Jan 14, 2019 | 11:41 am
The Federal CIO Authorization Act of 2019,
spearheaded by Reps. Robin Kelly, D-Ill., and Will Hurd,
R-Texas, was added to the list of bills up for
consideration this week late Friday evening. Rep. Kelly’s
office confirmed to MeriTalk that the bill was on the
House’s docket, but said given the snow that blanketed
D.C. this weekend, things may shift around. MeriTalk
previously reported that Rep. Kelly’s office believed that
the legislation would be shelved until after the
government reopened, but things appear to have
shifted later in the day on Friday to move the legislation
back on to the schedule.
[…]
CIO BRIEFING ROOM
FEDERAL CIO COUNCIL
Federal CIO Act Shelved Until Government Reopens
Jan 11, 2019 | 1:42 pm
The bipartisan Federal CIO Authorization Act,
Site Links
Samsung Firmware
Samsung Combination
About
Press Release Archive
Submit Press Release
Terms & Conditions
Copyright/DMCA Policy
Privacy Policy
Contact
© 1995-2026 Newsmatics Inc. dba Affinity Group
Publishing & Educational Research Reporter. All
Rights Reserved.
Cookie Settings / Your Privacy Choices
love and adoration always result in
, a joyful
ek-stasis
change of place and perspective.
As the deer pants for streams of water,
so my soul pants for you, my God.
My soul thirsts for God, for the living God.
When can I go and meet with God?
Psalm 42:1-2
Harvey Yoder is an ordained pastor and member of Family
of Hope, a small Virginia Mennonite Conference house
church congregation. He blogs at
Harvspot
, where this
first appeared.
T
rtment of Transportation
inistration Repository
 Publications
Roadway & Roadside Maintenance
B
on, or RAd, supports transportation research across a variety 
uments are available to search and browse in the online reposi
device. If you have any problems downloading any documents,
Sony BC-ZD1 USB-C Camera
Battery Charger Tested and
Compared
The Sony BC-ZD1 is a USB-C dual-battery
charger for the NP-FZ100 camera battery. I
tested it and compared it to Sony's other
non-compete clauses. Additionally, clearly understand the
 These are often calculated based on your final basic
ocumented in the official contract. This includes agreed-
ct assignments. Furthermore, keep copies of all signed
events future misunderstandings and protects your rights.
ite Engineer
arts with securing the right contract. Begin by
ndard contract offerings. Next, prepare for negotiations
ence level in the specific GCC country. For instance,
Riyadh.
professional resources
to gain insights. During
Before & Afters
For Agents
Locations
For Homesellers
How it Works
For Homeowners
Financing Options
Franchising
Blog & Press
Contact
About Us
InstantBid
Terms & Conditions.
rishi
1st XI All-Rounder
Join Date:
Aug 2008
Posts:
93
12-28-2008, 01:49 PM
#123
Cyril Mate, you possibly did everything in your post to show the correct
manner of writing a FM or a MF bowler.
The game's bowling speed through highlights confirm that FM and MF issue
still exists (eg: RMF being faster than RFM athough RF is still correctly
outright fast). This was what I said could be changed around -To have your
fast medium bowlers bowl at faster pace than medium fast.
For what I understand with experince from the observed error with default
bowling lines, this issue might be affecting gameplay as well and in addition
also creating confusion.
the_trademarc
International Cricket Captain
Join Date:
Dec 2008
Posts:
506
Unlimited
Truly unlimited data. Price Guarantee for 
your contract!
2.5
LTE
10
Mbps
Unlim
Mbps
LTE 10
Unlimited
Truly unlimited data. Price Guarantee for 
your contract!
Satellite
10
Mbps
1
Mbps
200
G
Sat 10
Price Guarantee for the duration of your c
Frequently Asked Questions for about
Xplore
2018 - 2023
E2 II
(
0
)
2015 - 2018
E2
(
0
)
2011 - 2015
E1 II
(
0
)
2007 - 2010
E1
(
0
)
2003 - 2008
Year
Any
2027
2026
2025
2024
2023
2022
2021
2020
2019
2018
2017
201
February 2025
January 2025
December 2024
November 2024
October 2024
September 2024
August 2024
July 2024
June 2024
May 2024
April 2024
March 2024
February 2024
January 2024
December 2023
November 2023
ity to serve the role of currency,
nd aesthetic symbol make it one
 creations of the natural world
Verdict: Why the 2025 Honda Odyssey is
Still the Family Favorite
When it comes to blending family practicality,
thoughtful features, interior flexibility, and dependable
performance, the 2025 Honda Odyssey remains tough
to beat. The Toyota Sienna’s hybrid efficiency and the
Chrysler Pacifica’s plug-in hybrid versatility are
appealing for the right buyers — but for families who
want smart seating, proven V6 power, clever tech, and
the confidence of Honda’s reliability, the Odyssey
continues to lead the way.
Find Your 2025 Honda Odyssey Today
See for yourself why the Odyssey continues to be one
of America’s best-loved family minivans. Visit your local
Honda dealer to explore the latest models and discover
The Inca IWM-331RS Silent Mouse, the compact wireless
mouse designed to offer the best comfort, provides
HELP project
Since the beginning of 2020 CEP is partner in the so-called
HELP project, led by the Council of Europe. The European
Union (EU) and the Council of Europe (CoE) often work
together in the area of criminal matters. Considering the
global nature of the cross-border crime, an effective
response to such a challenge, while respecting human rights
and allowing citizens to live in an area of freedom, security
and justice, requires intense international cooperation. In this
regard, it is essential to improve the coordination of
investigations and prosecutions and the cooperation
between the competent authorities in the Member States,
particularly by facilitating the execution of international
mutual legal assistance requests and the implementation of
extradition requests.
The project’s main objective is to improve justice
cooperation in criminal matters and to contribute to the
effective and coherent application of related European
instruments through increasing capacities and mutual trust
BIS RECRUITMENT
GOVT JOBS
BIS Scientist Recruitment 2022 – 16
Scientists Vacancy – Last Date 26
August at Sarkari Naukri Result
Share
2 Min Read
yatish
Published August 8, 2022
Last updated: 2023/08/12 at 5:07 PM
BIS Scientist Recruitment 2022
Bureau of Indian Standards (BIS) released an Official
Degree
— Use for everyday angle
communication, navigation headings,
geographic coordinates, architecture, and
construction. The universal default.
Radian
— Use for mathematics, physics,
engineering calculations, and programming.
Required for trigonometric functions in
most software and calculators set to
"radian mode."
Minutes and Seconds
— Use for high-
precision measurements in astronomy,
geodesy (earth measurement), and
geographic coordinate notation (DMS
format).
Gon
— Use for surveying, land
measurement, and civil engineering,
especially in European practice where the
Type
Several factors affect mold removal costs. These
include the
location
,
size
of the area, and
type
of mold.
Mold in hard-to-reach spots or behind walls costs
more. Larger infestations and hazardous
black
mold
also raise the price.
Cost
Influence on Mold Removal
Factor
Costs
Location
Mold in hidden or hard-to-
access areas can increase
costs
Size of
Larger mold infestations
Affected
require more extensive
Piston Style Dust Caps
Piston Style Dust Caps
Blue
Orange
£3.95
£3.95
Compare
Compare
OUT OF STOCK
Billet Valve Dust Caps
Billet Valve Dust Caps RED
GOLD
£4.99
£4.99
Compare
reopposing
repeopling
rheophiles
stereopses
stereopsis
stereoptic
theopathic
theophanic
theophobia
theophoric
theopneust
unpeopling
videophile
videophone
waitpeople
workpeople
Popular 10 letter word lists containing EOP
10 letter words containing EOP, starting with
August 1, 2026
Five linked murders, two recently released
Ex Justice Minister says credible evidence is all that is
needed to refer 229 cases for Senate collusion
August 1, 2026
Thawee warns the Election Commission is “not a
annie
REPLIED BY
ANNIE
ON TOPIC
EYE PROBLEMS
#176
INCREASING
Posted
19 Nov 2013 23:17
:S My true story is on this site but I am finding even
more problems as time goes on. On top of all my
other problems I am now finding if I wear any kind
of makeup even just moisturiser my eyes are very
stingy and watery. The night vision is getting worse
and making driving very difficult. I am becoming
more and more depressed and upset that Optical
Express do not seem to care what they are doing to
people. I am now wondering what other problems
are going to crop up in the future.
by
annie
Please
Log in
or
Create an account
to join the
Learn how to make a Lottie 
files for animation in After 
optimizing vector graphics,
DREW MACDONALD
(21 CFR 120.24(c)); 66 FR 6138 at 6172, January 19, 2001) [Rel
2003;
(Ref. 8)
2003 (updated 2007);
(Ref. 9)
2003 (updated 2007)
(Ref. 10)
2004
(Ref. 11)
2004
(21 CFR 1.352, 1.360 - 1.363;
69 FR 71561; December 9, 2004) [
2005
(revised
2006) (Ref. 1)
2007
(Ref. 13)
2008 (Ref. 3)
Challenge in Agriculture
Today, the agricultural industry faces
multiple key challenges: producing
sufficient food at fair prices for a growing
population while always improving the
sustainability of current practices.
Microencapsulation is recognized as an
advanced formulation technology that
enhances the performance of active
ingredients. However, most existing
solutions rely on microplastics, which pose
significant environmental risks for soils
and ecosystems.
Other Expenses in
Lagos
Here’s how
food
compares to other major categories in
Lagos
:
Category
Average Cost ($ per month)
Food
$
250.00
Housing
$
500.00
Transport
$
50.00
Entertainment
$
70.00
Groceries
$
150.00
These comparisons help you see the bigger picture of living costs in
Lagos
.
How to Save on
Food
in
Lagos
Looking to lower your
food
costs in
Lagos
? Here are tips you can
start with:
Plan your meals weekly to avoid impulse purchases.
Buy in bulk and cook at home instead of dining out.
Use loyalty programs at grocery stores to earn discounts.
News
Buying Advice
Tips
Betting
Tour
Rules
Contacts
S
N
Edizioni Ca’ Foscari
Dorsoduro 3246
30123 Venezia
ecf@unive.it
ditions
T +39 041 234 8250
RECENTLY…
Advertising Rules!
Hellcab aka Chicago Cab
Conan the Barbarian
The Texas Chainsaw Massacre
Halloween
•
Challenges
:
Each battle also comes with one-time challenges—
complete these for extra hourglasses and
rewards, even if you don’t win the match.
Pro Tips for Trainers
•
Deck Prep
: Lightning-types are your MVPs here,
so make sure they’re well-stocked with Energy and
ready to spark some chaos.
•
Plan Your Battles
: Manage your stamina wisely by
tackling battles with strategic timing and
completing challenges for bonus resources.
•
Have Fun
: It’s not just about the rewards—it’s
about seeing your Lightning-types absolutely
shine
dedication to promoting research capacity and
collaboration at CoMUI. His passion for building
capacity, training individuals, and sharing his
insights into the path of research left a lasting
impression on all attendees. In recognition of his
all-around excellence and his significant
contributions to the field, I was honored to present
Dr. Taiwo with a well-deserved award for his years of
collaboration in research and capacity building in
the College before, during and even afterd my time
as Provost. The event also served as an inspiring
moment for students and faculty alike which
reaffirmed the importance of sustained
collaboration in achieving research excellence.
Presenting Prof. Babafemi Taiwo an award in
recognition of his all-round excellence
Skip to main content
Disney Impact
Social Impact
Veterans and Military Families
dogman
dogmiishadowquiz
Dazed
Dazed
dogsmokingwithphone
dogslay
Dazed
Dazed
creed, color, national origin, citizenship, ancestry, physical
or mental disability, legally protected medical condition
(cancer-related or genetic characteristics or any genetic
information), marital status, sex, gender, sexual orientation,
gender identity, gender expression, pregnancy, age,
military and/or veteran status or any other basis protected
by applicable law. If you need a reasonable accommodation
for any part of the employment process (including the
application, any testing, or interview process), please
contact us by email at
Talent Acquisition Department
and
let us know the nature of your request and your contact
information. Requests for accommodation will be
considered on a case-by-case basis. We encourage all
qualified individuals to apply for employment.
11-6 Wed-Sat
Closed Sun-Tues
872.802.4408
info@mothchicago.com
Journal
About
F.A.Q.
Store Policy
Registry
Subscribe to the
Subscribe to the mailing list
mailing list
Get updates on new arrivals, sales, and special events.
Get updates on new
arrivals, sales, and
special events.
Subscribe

» WORK ITEM: Pull out every line in the material above that contains the word "pants".

» RESPONSE TO THIS EXERCISE:
As the deer pants for streams of water,
so my soul pants for you, my God.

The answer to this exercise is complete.